We calculate missing value percentages in train and test and plot them side by side.


In [None]:
missing_train_pct = train_raw.isna().mean().mul(100)
missing_test_pct = test_raw.isna().mean().mul(100)

missing_compare = pd.DataFrame({
    'train_missing_pct': missing_train_pct,
    'test_missing_pct': missing_test_pct.reindex(train_raw.columns, fill_value=np.nan)
}).fillna(0).sort_values('train_missing_pct', ascending=False)

display(missing_compare.head(15))

plot_df = missing_compare[(missing_compare['train_missing_pct'] > 0) | (missing_compare['test_missing_pct'] > 0)]

if len(plot_df) > 0:
    ax = plot_df.plot(kind='bar', figsize=(14, 5), color=['#4c72b0', '#dd8452'])
    ax.set_title('Missing value percentage by column')
    ax.set_xlabel('Column')
    ax.set_ylabel('Missing percentage')
    plt.xticks(rotation=75, ha='right')
    plt.tight_layout()
    plt.show()
else:
    print('No missing values found in train or test.')


### Insight

Columns with small missing percentages can be filled safely. Columns with very high missing percentages should be reviewed carefully before modeling.


### 3.3 Feature distributions

We plot histograms for all base features to see scale differences and skewed variables.


In [None]:
num_features = len(base_feature_cols)
n_cols = 4
n_rows = int(np.ceil(num_features / n_cols))

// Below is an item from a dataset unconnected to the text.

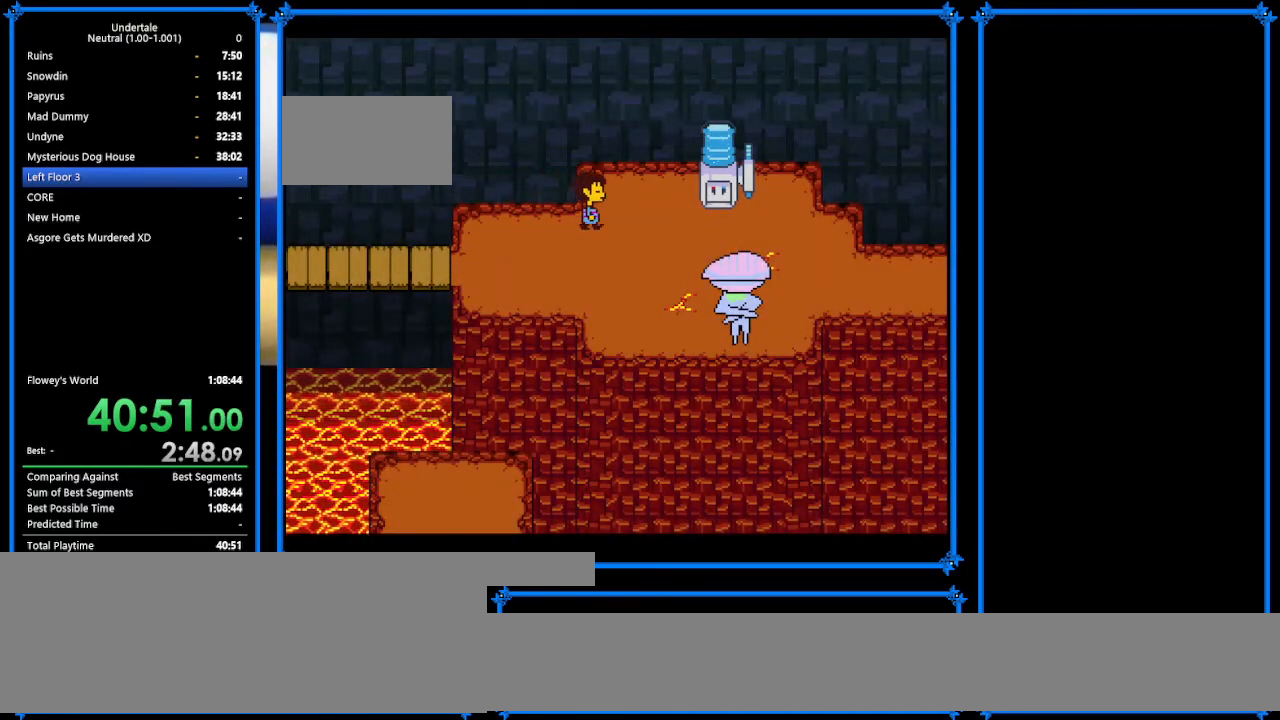
{"keys": ["right"], "events": [[333, "up", "up"]]}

fig, axes = plt.subplots(n_rows, n_cols, figsize=(18, 4 * n_rows))
axes = np.array(axes).reshape(-1)

for i, col in enumerate(base_feature_cols):
    sns.histplot(train_raw[col], bins=20, kde=False, color='#4c72b0', ax=axes[i])
    axes[i].set_title(col)
    axes[i].set_xlabel(col)
    axes[i].set_ylabel('Count')

for j in range(i + 1, len(axes)):
    axes[j].axis('off')

plt.tight_layout()
plt.show()


### Insight

Many wildfire variables are usually skewed, which is normal for growth and distance data. Later we add transformed features to help models read these patterns better.


### 3.4 Correlation analysis

We inspect feature correlations with target columns and flag very similar feature pairs.


In [None]:
corr_matrix = train_raw[base_feature_cols + target_cols].corr(numeric_only=True)

plt.figure(figsize=(10, 12))
sns.heatmap(corr_matrix[["time_to_hit_hours", "event"]].sort_values('event', ascending=False),
            cmap='coolwarm', center=0)
plt.title('Feature correlation with time_to_hit_hours and event')
plt.xlabel('Targets')
plt.ylabel('Features')
plt.tight_layout()
plt.show()

feature_corr_abs = train_raw[base_feature_cols].corr(numeric_only=True).abs()
upper = feature_corr_abs.where(np.triu(np.ones(feature_corr_abs.shape), k=1).astype(bool))
high_corr_pairs = [
    (c1, c2, upper.loc[c1, c2])
    for c1 in upper.index
    for c2 in upper.columns
    if pd.notna(upper.loc[c1, c2]) and upper.loc[c1, c2] > 0.90
]

high_corr_df = pd.DataFrame(high_corr_pairs, columns=['feature_1', 'feature_2', 'abs_corr'])    .sort_values('abs_corr', ascending=False)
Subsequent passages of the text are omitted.